Vectra, a seven-year-old company that helps customers detect intrusions at the network level, whether in the cloud or on premises, announced a $100 million Series E funding round today led by TCV. Existing investors, including Khosla Ventures and Accel, also participated in the round, which brings the total raised to more than $200 million, according to the company.

As company CEO Hitesh Sheth explained, there are two primary types of intrusion detection. The first is end point detection and the second is his company’s area of coverage, network detection and response, or NDR.  He says that by adding a layer of artificial intelligence, it improves the overall results.

“One of the keys to our success has been applying AI to network traffic, the networking side of NDR, to look for the signal in the noise. And we can do this across the entire infrastructure, from the data center to the cloud all the way into end user traffic including IoT,” he explained.

He said that as companies move their data to the cloud, they are looking for ways to ensure the security of their most valuable data assets, and he says his company’s NDR solution can provide that. In fact, securing the cloud side of the equation is one of the primary investment focuses for this round.

Tim McAdam, from lead investor TCV, says that the AI piece is a real differentiator for Vectra and one that attracted his firm to invest in the company.
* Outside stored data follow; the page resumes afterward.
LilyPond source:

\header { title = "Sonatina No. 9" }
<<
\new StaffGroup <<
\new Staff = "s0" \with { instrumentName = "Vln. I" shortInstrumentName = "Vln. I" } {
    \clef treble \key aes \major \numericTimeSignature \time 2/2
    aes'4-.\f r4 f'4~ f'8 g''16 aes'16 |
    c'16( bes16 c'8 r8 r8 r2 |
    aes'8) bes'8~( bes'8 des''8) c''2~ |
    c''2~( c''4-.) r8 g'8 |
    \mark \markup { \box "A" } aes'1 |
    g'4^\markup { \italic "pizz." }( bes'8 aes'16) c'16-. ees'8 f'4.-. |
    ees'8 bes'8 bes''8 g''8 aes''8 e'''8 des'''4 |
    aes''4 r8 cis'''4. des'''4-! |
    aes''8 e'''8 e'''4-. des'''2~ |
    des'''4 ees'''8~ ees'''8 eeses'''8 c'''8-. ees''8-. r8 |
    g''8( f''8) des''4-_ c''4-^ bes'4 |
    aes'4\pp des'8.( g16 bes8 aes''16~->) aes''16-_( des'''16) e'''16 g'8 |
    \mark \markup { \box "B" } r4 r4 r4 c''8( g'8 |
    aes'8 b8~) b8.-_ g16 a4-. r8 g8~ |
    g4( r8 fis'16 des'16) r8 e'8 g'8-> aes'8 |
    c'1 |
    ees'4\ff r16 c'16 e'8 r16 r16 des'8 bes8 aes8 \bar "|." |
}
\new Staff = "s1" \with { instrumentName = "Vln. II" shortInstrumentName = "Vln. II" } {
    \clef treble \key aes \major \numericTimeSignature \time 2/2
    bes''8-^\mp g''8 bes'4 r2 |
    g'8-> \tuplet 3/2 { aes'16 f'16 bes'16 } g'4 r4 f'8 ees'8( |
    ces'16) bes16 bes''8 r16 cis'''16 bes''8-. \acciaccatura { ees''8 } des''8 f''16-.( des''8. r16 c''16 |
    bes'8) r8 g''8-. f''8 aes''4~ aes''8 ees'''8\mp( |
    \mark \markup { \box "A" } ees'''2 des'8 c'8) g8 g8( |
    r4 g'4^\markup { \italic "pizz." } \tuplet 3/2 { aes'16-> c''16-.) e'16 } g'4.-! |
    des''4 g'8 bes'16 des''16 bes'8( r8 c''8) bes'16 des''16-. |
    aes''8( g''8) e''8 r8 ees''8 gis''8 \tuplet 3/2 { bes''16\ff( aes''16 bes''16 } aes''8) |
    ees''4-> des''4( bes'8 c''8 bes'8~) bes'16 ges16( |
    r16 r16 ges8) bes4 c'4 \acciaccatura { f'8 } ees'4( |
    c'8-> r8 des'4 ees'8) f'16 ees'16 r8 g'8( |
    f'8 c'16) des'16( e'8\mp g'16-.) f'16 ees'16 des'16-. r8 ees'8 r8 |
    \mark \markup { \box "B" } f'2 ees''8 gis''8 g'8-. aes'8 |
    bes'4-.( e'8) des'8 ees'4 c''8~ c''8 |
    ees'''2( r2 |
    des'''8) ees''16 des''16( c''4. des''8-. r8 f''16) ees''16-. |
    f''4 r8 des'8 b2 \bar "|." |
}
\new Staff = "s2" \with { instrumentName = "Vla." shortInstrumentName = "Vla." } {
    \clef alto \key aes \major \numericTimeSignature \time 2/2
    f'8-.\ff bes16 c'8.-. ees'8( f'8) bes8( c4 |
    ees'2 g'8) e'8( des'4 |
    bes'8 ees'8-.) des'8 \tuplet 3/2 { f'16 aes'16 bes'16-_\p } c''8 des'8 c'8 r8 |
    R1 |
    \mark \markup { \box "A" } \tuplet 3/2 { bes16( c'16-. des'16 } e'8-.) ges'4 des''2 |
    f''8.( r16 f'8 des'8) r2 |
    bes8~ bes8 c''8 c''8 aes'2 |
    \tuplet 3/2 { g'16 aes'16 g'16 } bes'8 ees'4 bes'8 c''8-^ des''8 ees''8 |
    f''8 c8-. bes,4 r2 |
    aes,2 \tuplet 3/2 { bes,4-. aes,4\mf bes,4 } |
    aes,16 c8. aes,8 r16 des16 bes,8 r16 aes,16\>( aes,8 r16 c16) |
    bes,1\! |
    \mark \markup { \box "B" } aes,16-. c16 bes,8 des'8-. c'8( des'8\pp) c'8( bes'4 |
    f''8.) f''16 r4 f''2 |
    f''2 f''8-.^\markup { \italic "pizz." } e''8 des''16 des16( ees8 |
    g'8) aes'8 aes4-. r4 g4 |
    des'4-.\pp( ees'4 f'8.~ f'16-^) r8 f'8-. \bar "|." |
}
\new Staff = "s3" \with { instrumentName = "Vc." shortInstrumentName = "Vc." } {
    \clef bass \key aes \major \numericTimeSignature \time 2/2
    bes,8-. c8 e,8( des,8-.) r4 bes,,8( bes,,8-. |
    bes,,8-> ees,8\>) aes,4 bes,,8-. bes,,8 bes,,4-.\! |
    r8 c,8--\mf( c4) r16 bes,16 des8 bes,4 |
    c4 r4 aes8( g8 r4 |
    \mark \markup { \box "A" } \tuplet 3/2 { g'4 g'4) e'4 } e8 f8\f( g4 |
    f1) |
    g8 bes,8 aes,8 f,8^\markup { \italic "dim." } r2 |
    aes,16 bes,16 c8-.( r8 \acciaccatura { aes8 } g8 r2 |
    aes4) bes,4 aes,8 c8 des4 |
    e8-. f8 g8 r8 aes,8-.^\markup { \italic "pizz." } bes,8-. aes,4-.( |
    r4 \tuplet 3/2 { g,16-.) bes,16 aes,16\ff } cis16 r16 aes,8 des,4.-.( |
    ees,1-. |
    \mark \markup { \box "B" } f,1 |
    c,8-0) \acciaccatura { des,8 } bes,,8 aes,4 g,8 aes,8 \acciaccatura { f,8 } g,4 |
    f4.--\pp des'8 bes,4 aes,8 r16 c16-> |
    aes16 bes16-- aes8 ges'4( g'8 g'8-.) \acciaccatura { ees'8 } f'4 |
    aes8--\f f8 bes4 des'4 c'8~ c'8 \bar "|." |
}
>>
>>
He said that while he realized that AI is an overused term these days, after talking to 30 customers he heard over and over again that Vectra’s AI-driven solution was a differentiator over competing products. “All of them have decided to standardize on the Vectra Cognito because to a person, they spoke of the efficacy and the reduction of their threat vectors as a result of standardizing on Vectra,” McAdam told TechCrunch.

The company was founded in 2012 and currently has 240 employees. That is expected to double in a year to 18 months with this funding.